### Dataset content ###
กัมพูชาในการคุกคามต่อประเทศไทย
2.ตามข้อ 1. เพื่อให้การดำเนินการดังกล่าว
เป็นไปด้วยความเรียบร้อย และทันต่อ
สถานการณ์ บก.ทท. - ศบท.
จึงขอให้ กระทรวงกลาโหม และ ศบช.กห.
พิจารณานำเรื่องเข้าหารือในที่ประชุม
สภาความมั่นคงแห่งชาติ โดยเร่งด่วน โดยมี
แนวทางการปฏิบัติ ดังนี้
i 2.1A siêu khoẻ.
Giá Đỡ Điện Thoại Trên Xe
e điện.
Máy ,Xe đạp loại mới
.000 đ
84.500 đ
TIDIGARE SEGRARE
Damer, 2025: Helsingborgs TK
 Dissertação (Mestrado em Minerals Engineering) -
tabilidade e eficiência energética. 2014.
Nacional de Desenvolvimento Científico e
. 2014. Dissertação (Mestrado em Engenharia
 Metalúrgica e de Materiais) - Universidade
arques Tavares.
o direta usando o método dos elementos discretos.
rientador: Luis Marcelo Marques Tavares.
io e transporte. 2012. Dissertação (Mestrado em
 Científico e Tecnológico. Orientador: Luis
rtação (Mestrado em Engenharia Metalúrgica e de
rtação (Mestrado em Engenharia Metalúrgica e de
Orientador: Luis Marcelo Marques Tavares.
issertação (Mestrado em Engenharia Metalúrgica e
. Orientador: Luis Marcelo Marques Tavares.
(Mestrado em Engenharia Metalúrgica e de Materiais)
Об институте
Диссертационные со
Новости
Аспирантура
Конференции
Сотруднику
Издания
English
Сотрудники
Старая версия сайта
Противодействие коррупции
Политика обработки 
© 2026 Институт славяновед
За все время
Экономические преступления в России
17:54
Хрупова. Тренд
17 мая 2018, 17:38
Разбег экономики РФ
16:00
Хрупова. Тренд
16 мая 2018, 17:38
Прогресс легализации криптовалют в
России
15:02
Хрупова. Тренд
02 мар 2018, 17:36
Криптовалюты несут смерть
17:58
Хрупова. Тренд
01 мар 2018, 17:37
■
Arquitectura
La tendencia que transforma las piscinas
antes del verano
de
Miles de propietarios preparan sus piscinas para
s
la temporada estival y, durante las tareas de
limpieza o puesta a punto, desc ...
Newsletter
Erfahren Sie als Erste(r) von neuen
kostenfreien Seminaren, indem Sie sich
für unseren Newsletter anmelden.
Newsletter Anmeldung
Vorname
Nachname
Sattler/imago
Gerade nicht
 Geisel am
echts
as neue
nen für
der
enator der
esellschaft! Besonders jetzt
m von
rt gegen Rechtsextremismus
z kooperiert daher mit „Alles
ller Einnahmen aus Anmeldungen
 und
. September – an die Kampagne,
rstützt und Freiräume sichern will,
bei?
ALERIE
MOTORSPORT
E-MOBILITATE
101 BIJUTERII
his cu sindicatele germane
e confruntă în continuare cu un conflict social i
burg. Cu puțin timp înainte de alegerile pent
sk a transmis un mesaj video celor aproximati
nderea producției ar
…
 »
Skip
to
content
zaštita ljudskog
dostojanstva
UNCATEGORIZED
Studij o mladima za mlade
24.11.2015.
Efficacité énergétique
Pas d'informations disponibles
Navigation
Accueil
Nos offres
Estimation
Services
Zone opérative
###
= What is needed =
Pick out every line in the data above that contains the word "Marques", and copy each of those lines.

= Output of the task =
rientador: Luis Marcelo Marques Tavares.
Orientador: Luis Marcelo Marques Tavares.
. Orientador: Luis Marcelo Marques Tavares.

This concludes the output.